→ **RECORD EXCERPTS**
:::::

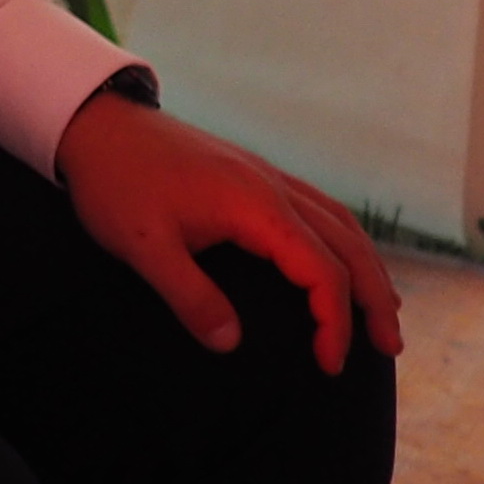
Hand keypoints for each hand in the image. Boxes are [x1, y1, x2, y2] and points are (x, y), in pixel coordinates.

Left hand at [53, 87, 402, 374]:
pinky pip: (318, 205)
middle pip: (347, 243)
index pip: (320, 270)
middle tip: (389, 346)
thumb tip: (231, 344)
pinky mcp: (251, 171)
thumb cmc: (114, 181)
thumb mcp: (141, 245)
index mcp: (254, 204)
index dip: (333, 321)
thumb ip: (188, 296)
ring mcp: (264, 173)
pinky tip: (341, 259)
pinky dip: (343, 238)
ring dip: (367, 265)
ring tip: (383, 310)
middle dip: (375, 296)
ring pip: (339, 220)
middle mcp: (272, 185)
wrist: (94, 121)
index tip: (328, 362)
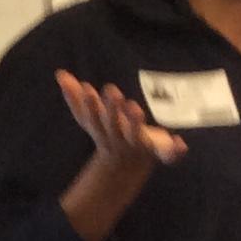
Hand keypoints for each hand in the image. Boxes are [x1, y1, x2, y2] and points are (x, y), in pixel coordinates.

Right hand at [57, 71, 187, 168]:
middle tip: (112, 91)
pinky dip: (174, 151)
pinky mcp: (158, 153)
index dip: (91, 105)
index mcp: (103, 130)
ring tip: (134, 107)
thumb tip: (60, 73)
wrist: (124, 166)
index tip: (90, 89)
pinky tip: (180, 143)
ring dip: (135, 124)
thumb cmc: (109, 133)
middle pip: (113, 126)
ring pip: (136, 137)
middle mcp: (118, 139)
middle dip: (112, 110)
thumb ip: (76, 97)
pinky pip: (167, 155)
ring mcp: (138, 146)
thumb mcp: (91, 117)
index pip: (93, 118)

:::::

→ **BRIEF**
Take the lines from the start of the entries through the line containing "ring mcp: (264, 173)" and set them down exactly, leaving out every picture.

→ **YOUR RESPONSE**
Hand keypoints for each hand in the image. Boxes are [x1, y1, x2, y2] and points are (x, y), in pixel coordinates.

Left hand at [53, 87, 402, 374]:
pinky pip: (318, 205)
middle pip: (347, 243)
index pip: (320, 270)
middle tip: (389, 346)
thumb tip: (231, 344)
pinky mcp: (251, 171)
thumb cmc: (114, 181)
thumb mcp: (141, 245)
index mcp: (254, 204)
index dip: (333, 321)
thumb ip: (188, 296)
ring mcp: (264, 173)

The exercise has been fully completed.